リコージャパンでは、オフィス用PCをノートパソコンにすることで、在宅勤務時のPCの持ち帰りを可能にしている。また、営業職やカスタマーエンジニアといった外出の多い担当者には、全国に広く展開している同社の事業所をサテライトオフィスとして利用できるようにしたほか、社用のスマートフォンやポケットWi-Fiも貸与し、屋外での業務もサポート。全社で利用するツールとしてOffice 365を2017年に導入し、制度面だけでなく、テレワークが可能な環境も整備してきた。
しかし、テレワークの利用には地域差もあったという。
「北海道から沖縄までの全都道府県に支社があり、354拠点を展開していますが、地域によって生活様式や働き方、風土文化の違いなどそれぞれの特性があり、在宅勤務が進んでいる地域と旧態依然とした地域とのギャップが生まれていました」(松木氏)

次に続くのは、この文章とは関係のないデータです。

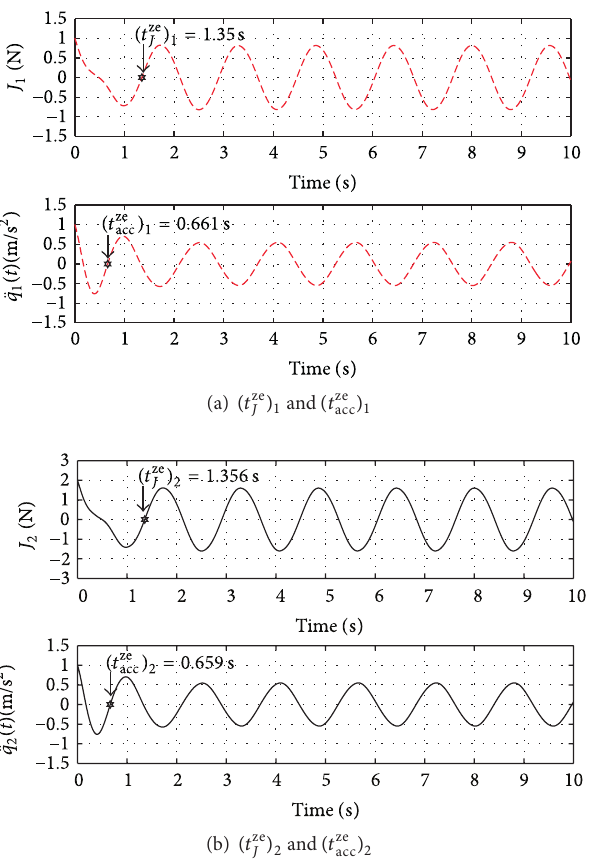
Figure5:Illustrationofzero-crossingtimes: (𝑡 ze 𝐽 ) 𝑖 fromthetransient ) region and (𝑡 ze 𝑖 from the steady-state region ( acc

上司の許可を得てから 人事に申請する制度であったため、上司の捉え方によっては使いづらい部門が出てしまったこともあり、マネジメント層への啓発なども行ってきた。また、テレワーク・デイズにも参加し、テレワーク体験の機会を用意してきたという。
「いろいろなやり方で促進してきましたが、その中にオリンピック対策がありました。通勤が難しい状態でいかにSLAを維持しながら営業活動を続けるのか考えた時、やはり在宅勤務をもっと推進しないとダメだとなったのです。社内で勧めるだけではなかなか進みづらいですが、社会的な要請があったことで大きく進んだと感じています」と松木氏は振り返る。

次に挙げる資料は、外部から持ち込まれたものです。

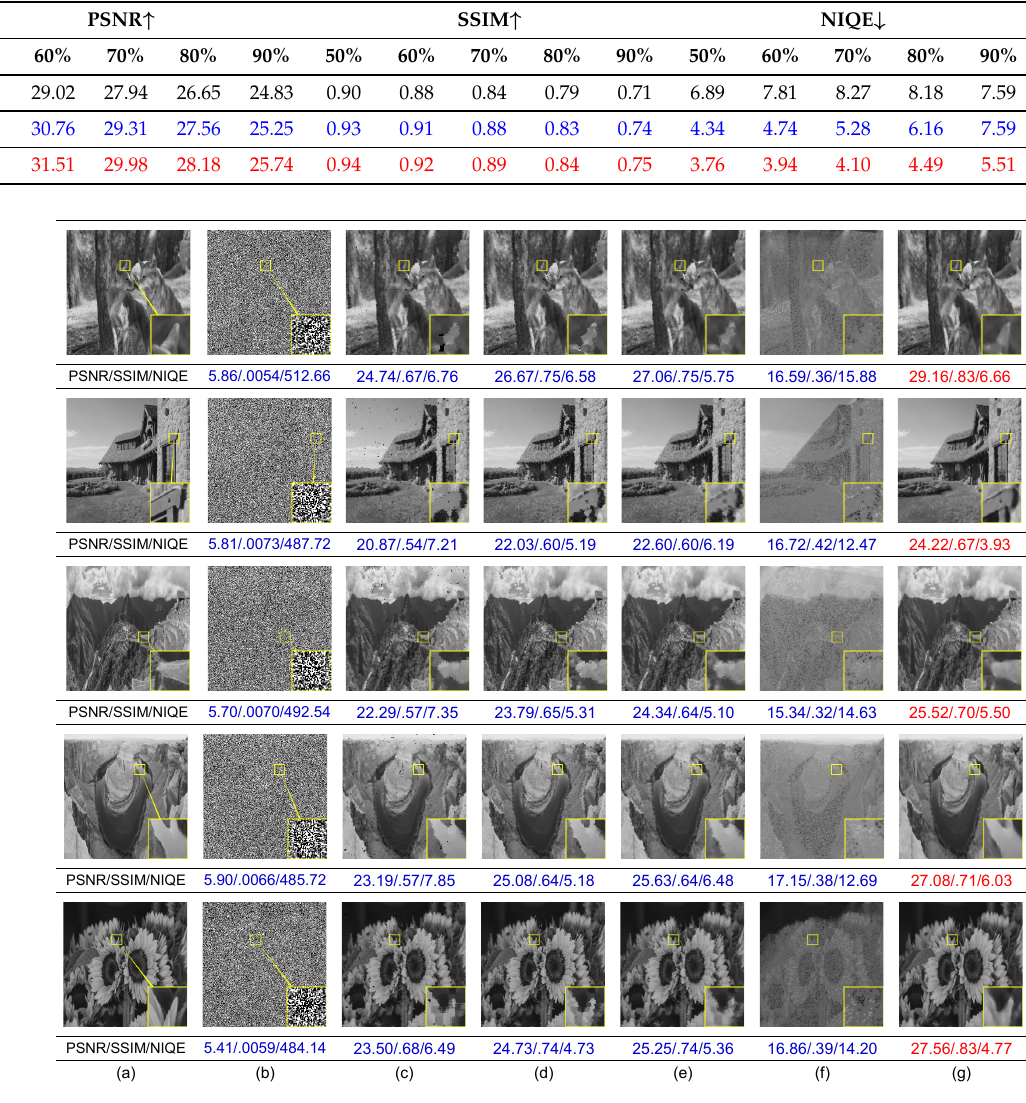
Figure 6. More examples of denoising results for images with 90% noise added using different methods. We show the corresponding objective scores below the measured images. The best scores are in red. ( a ) Original image. ( b ) Noisy images. Denoising results using ( c ) MDBUTMF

コロナ対応で営業もリモート 全社的な在宅勤務実施で出社率は15%まで減
近年の自然災害等も含め、使わざるを得ない状況が少しずつテレワークの定着を浸透させる中、今回の新型コロナウイルスの対応に迫られた。リコージャパンでは緊急事態宣言が出された以降、出社率20%以下を目指して在宅勤務促進が行われた。

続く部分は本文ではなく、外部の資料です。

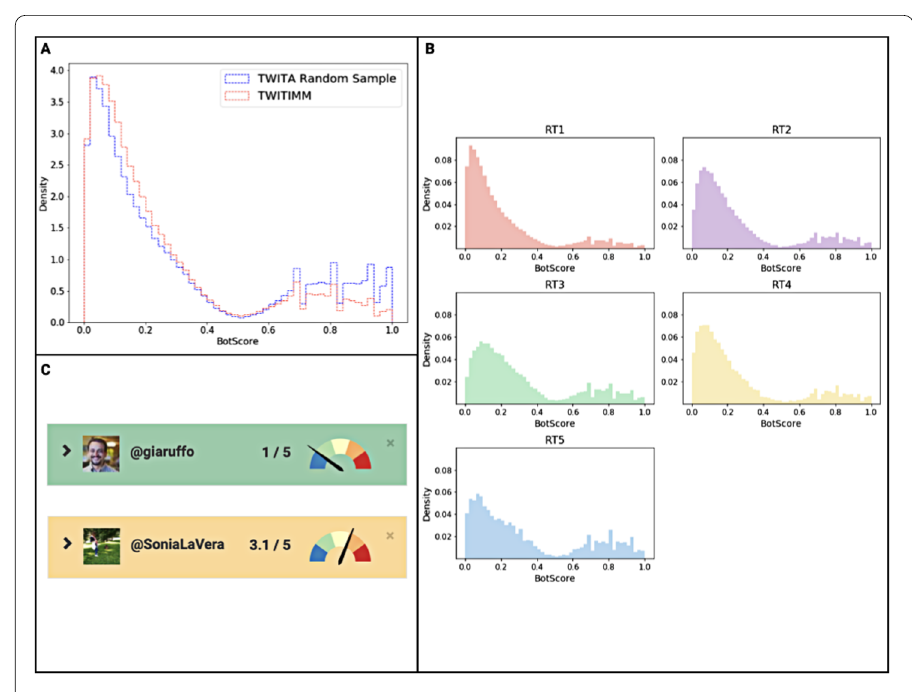
Figure 2 ( A ) Distributions of BotScores of Twitter accounts in TWITIMM, i.e., accounts involved in the immigration debate, compared to a random sample of Italian tweets produced during the same period, and equivalent in size; ( B ) BotScore distribution of all the users in the network, disaggregated by community. We can see that the right tail of the distribution—accounts showing high BotScores—is generally much lower than the left tail. This is particularly true for RT1; ( C ) Example of BotScore calculated on two different Twitter accounts: one of the authors of the paper (top) and the account with highest U of the TWITIMM dataset (bottom). Results from https://botometer.osome.iu.edu using non-raw scores that span from 0 to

従来の基本的に月に3回までという制限を一時的に解除したほか、対象者として除外していた入社4年未満の若手や契約社員等の正社員以外も利用可能にした。時間年休制度とシフト勤務の導入、育児・介護や家事をしながらの断続的勤務の容認なども行われた。
「今回の新型コロナウイルス対応では、これまで在宅勤務をしたことがない人もテレワークの対象になったため、実施概要はかなり細かく作り込みました。約18000人の社員が全国で一斉に実施するとなった時には、詳細なガイドをきちんと作っておかないと、路頭に迷ってしまう社員が多く出て、問い合わせ対応の工数も増えてしまいます。緊急時に迅速に対応するためには、ガイドをきちんと整備して早急に周知することを徹底しています」(松木氏)
テレワーク勤務は上司と本人の合意のもとに行うというコロナ対応中も崩していないが、基本的にオフィスワーカーは在宅勤務ということになっている。顧客対応の必要なカスタマーエンジニアの約半数が出社したが、営業活動も基本的にはオンラインで実施したという。
「販売活動については積極的な対面による商談はやめようということで、基本はリモートでの対応を行っていました。もちろん、故障対応や機器の設置は実際に行かなければできませんが、緊急事態宣言下においては医療機関など、必要性の高いお客様を優先しようということで、カスタマーエンジニアの半数ほどが出社対応しました」と語るのは、リコージャパン 経営企画本部 コーポレートセンター 総務部 統括グループの加藤茂氏だ。
取材時の5月13日現在、在宅勤務者は1日平均で6000名を超えるという。これは緊急事態宣言前の1000名以下からの大幅な増加だ。
「直行直帰を含めてオフィスへの出社は減っており、20%を目標にしていましたが、東京支社では15%程度の出社率になっています」と加藤氏は取り組みの成果を語った。
これほど大規模に在宅勤務を行うにあたっては、いくつかの課題もあった。先に挙げた社内規制の緩和や制度変更に加えて、自宅に業務に必要な十分なネットワーク回線がない従業員もおり、その場合には追加でポケットWi-Fiを支給するなどの対応も行っている。
「配布していたポケットWi-Fiはは外出時のメールチェック程度を想定した契約だったので、必要な人には通信容量を大幅に増強しました。今回対応した各種課題は以前から認識していたものなので、必要になった時には迅速に対応できたというのが我々の強みだったと思います」と加藤氏は語る。